WHILE Ask(“Are we there
yet?”)=“No”
TakeSingleStep()
Whether we know the explicit number ahead of time, or we stop stepping at the destination, we still need to take two million steps. No matter how we organize the steps, we still need to take that many. For instance, we could use a nested iteration with two loops. The outer loop counts each mile; the inner loop counts the number of steps within a single mile. Eventually, TakeSingleStep() will be executed two million times and the journey completed.
FOR MILE=1 TO 1000 … a journey of 1,000 miles is
done
… one mile at a time.
FOR
STEP=1 TO 2000 … 2,000 standard Roman
legionnaire
… steps in a single mile
TakeSingleStep()
Of course, as I mentioned at the beginning of the page, the ancient Chinese probably did not have in mind a journey of exactly one thousand miles. We can generalize the code, and make it useful in more than one program by passing the length of the journey as an argument to the routine.

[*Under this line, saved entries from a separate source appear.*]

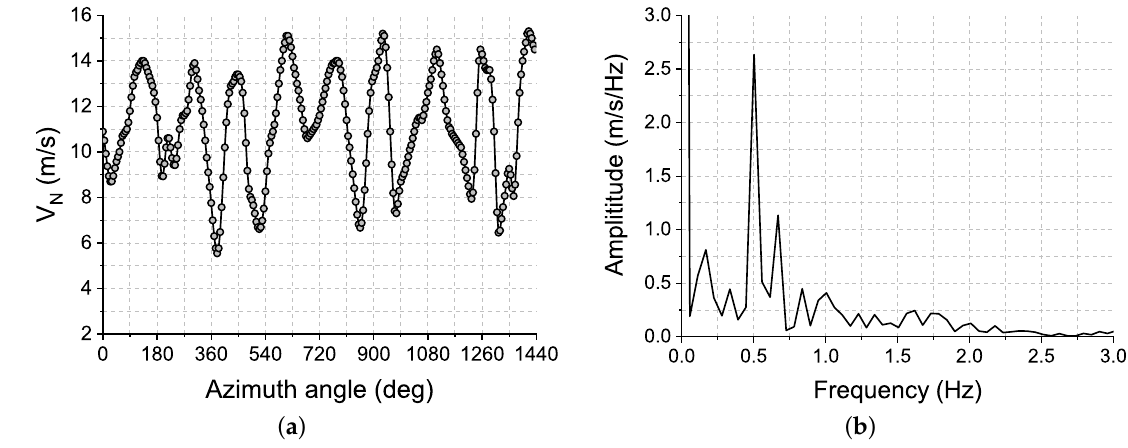
Figure 13. Variation of V N at high wind speed, 13m/s. ( a ) Time domain. ( b ) Frequency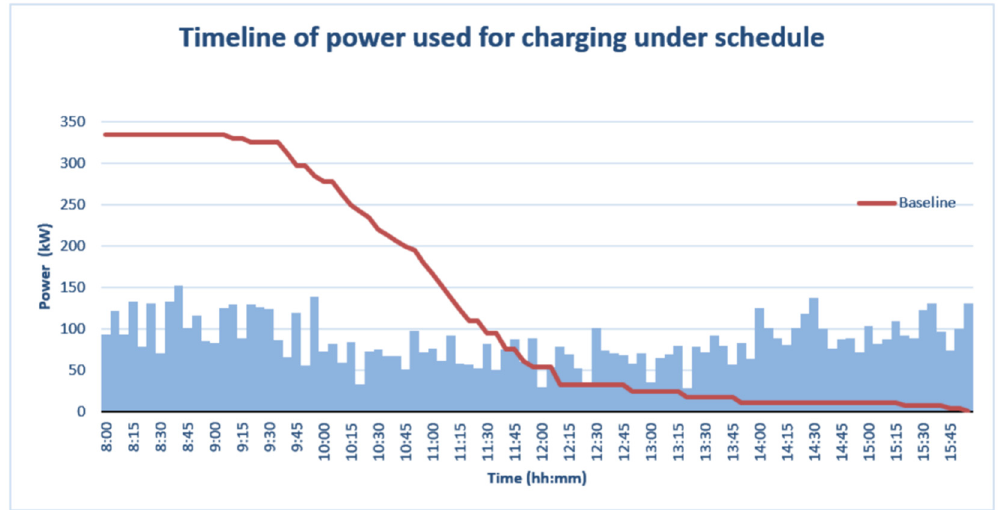
Figure 7. Scenario 2 results.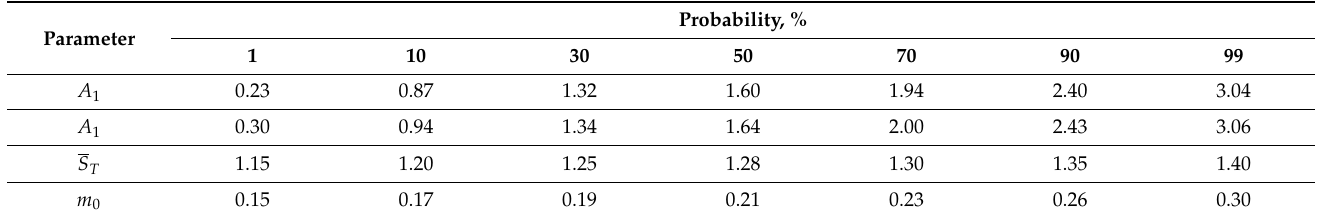
Table A5. Probabilistic values of parameters of cyclic deformation resistance for steel 15Cr2MoVA.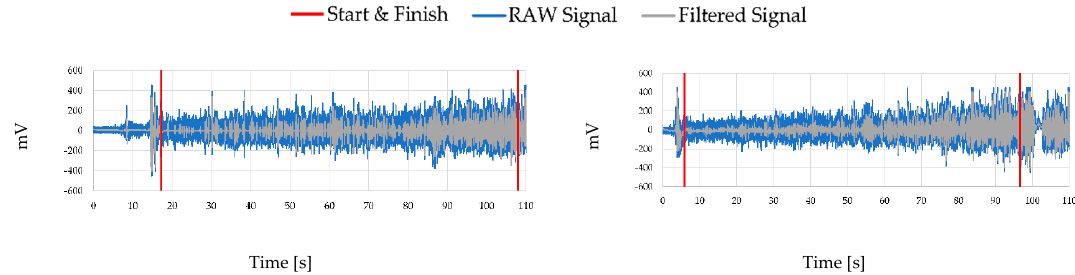
Figure 4. Example of the raw electromyography (EMG) signal amplitude (mV) captured in the experiment across time (s), where it can be observed how the amplitude increases in time. The example on the bottom comes from a female who is 24 years old, exercises 3 h a week and has a BMI of 24, and the example on top comes from a male who is 23 years old, exercises 3 h a week and has a BMI of 23.6.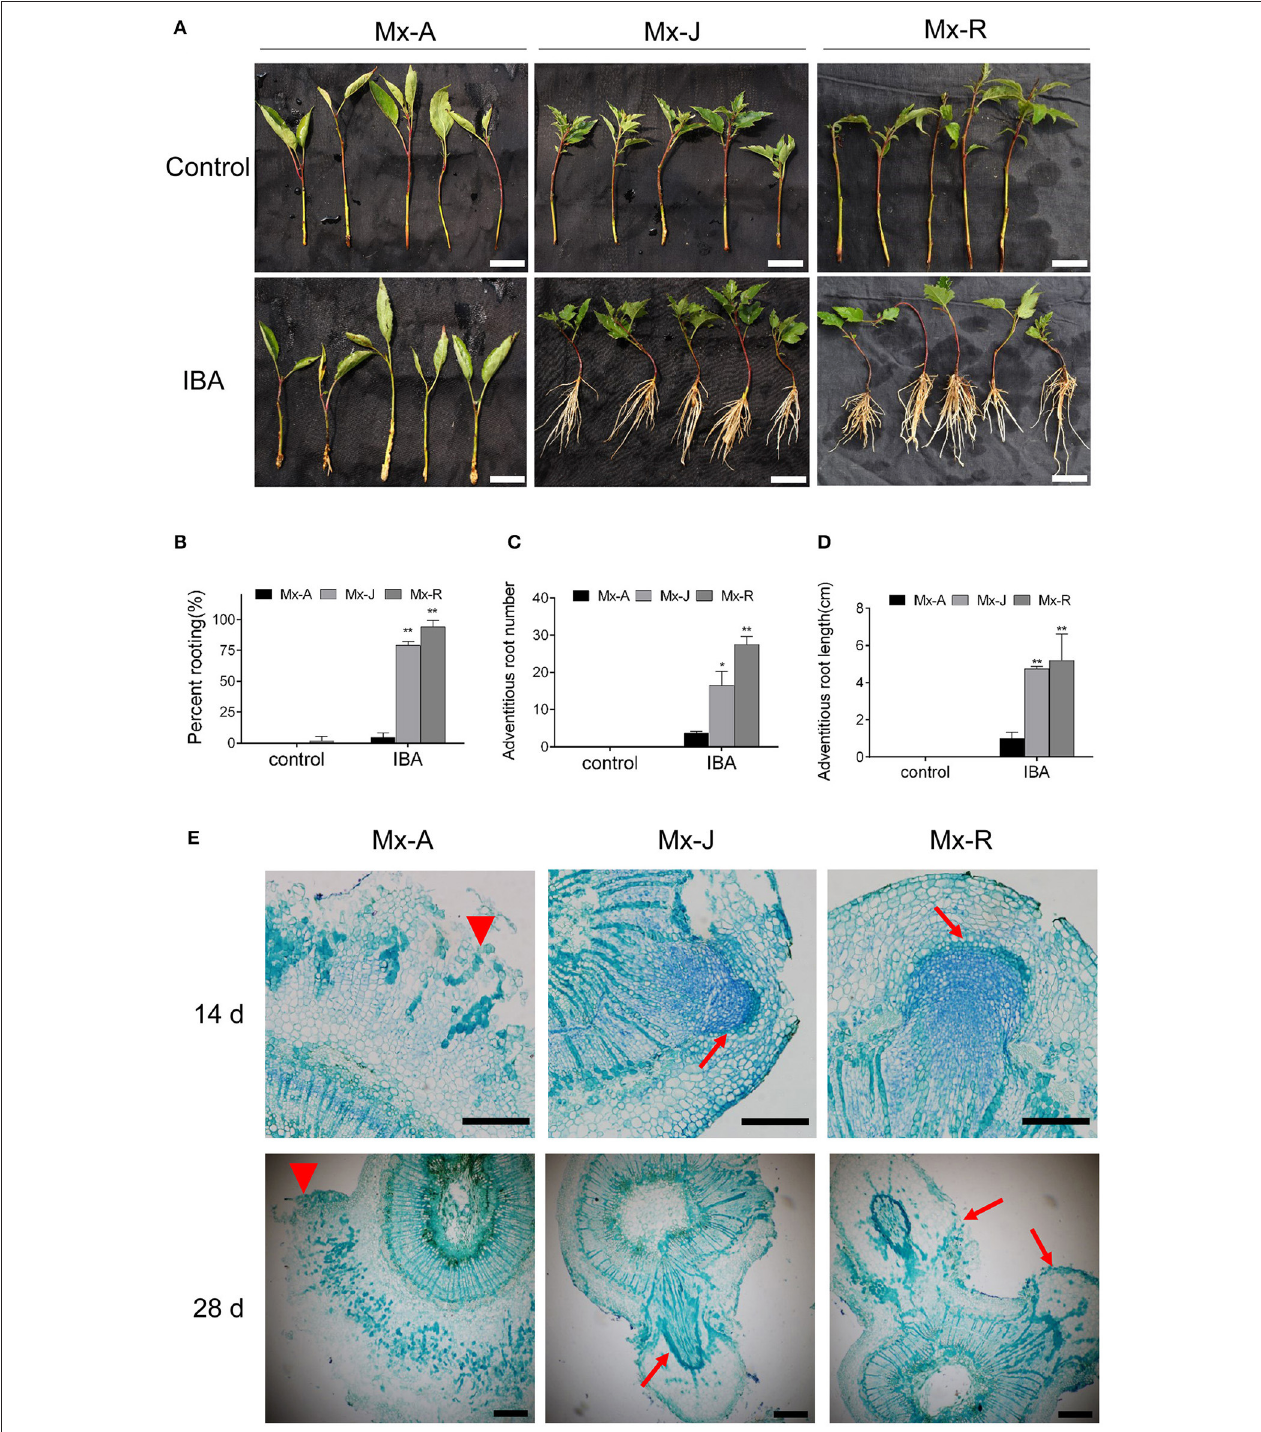
FIGURE 1 | Adventitious rooting ability of adult phase (Mx-A), juvenile phase (Mx-J) and rejuvenated (Mx-R) leafy cuttings of Malus xiaojinensis . (A) Morphological features, (B) rooting percent, (C) adventitious root number, and (D) adventitious root length of Mx-A, Mx-J, and Mx-R cuttings at 35 d of IBA or control treatments. Scale bars = 20 mm in (A) . (B–D) Bars show SD from three biological replicates. n = 50 individuals in each replicate. Asterisks indicate significant difference from the Mx-A (Student’s t -test, ** P < 0.01, * P < 0.05). (E) Histological features of Mx-A, Mx-J, and Mx-R cuttings during adventitious root formation at 14 days (upper) and 28 days (bottom) after IBA treatment. Toluidine Blue-stained cross section of the stem of Mx-A, Mx-J, and Mx-R at 14 and 28 days after IBA treatment. Arrows indicate emerging adventitious root initials. Scale bars = 200 µ m in (E) .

PROCEDURE JOURNEY(NumberOfMiles) …
iterative form
FOR MILE=1 TO NumberOfMiles … one
mile at a time
FOR STEP=1 TO 2000 … Two thousand steps per mile.
TakeSingleStep()
END
This still does not change the number of times that TakeSingleStep() must be performed. If we make a journey of one thousand miles, TakeSingleStep() gets executed two million times.
In the previous examples, all the ways we were exhibiting for completing a journey were examples of iteration. Iteration works by executing a small piece of the program multiple times until a given task is completed. If you want to slice salami by iteration, you cut off a small slice, then another small slice, then another small slice, until there is no more salami left.
Another approach for accomplishing the same thing is called recursion. Recursion works by dividing the task into a more or less equal number of parts and then dividing each of those parts into another more or less equal number of parts, until each part performed without partitioning. To slice salami by recursion, cut the salami in half. Then cut each half into quarters. Each quarter into eighths. Until the large pieces are smaller than a single slice.
To take journey of a thousand miles recursively, we first take a journey of five hundred files and then take a second journey of five hundred miles. We keep dividing the journey into shorter lengths until the journey is so short that we just take a single step. Something like the following:
PROCEDURE JOURNEY(NumberOfMiles)
… recursive form
IF NumberOfMiles<=1/2000
THEN … short journeys only take
TakeSingleStep() … a
single step
ELSE BEGIN
… otherwise
CALL JOURNEY(NumberOfMiles/2) …
divide the journey
… into two halves
CALL JOURNEY(NumberOfMiles/2) … and
solve each
… separately
END
END
Just as in the case of iteration, we still execute TakeSingleStep() two million times. The only difference is how the statements get organized.